With this level of complexity, it becomes impossible to prevent all vulnerabilities. This is becomming a larger & larger problem in the real world. We do hear about famous hacks like Yahoo, Talk Talk, Best Buy etc - but mostly they were unlucky. We know from the security patch lists every system up and running (for example) on 1st Jan 2016 had vulnerabilities due to issues in some of the underlying infrastructure components.
There is hope however - although every system was vulnerable, not every system was exploitable. This is a key distinction to make. For example leaving my front door unlocked makes me vulnerable to someone walking into my house and stealing things, however this is not exploitable if I’m at home paying attention. The term for this is defense in depth - where you have multiple, overlapping security procedures. Defense in depth allows for one or more components to fail and still have a chance of stopping the attacker.

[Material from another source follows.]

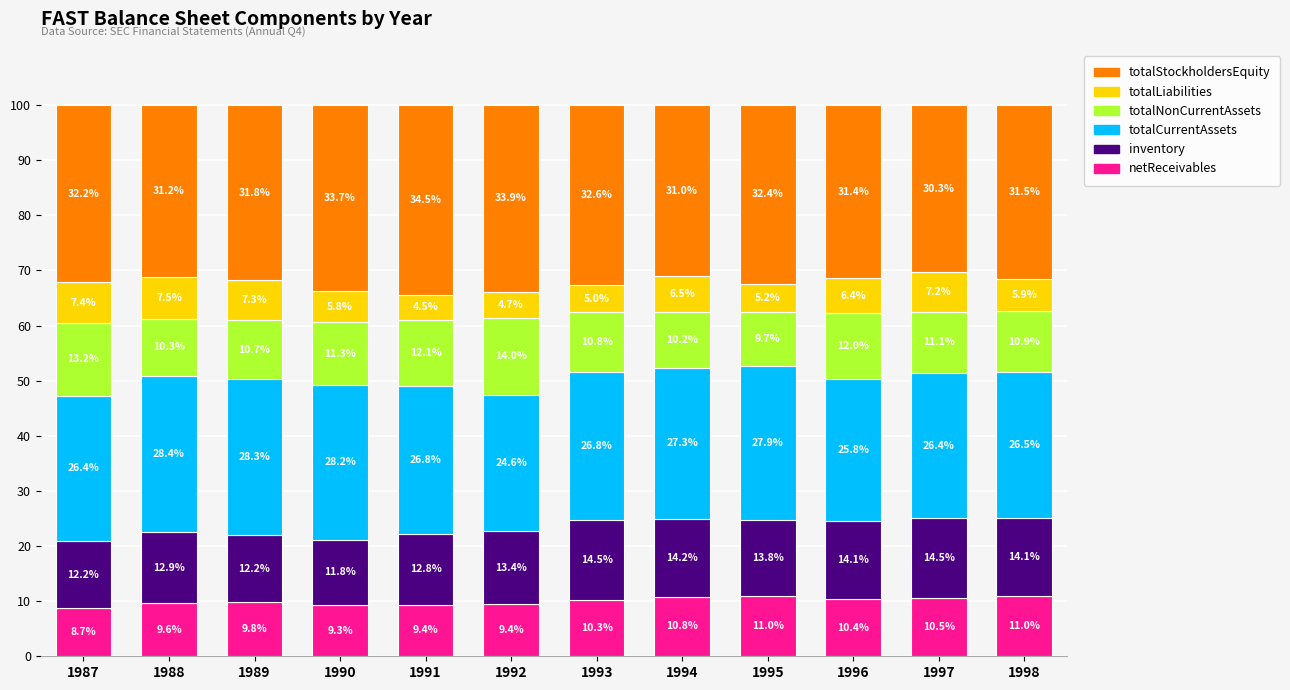

True or false: netReceivables has a value of 9.3 at 1990.

True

If we take an example of credit card theft on the web and how you secure it. A defense in depth metholdogy would suggest you try and
- Protect the connection to the web browser
- Protect the code running on the web browser
- Protect the code running on the server
- Protect the web server/API
- Train developers in secure coding practices
- Implement strong admin controls & audit logging
- Analyse the transaction pattern for signs of fraud
- Analyse the client profile for signs of fraud
All of these on their own is not enough to stop an attack - however combined there is a good chance one (or more) of them will delay/impede an attacker. This can often be enough to stop theft if those alerts are (manually or automatically) monitored.
The challenge with needing to deploy a defense in depth is decide which defense to deploy. The list above in the credit card example is far from exhaustive and it’s hard to choose what to pick. This is where modelling an Attack Tree comes in - with an Attack tree you simply write the goal (steal money) and then list all the ways to do it, and all the ways to stop it as a tree applying scores at each node. Bruce Schneier wrote a great article explaining it back in 1999. This is a very practical methodology to use to explain what protection to use.
Computer systems are extremly complex, and the only way to protect them is with a layered defense, consisting of multiple, overlapping solutions to try and prevent attacks. The best way to decide what you need is an Attack Tree, rigourous attack tree modelling gives you a good way to decide which attacks are feasible if a single security defense fails, and which are well protected by multiple layers of defense. Unfortunately very few systems today are modelled with attack trees to consider the threat level and instead many people rely on ‘tick box’ security which is dangerous as is does not address all the threats, or assess the risk of someone making a mistake (and you can guarentee people sometimes make mistakes).